- [Exercise aim]
Scan the data below and give the number of lines that include the word "adoc", with no other words.

- [Data to use]
■ ■ ■ ■
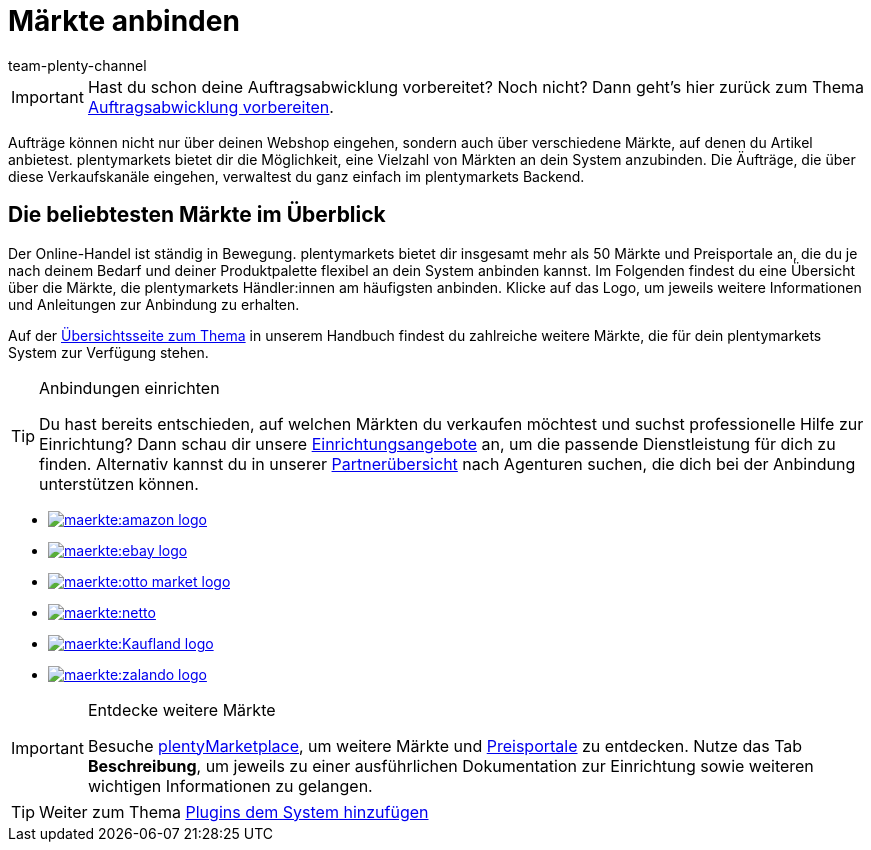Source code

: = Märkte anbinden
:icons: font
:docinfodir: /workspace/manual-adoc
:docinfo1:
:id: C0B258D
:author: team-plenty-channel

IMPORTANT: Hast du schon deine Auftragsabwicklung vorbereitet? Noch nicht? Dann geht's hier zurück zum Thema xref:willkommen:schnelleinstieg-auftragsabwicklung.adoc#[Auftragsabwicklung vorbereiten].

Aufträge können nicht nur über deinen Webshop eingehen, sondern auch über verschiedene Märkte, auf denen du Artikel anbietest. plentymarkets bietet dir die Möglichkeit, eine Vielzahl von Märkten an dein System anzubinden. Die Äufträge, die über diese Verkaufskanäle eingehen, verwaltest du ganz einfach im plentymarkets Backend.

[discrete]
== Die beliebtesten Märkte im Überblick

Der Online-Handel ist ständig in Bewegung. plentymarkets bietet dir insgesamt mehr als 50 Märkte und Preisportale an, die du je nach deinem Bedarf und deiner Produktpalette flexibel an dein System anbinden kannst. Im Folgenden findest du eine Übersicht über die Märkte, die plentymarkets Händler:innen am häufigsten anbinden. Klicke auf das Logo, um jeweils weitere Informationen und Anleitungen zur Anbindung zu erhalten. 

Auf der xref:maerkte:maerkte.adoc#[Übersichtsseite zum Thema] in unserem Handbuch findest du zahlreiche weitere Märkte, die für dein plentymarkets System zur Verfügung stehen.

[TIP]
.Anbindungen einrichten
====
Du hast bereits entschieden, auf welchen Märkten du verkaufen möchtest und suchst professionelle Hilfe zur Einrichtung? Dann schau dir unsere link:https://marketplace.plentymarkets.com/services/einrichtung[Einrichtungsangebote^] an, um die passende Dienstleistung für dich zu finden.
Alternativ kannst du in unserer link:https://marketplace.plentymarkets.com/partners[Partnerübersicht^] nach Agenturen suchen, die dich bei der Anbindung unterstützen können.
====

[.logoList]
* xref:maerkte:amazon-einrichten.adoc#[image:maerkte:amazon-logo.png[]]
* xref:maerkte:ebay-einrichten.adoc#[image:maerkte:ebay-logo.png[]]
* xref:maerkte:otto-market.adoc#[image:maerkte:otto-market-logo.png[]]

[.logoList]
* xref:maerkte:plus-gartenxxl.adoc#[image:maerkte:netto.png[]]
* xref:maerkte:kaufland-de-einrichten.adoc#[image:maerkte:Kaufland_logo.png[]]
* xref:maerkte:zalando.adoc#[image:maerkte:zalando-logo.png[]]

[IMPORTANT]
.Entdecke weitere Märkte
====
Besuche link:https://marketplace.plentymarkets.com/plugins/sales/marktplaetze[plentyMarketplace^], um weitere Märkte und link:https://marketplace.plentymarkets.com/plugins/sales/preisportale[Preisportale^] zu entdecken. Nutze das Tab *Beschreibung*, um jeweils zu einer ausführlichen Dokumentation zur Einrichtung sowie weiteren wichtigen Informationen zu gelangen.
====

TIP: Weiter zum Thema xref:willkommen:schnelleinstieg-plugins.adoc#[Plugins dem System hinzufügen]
■ ■ ■ ■
- [Written solution]
10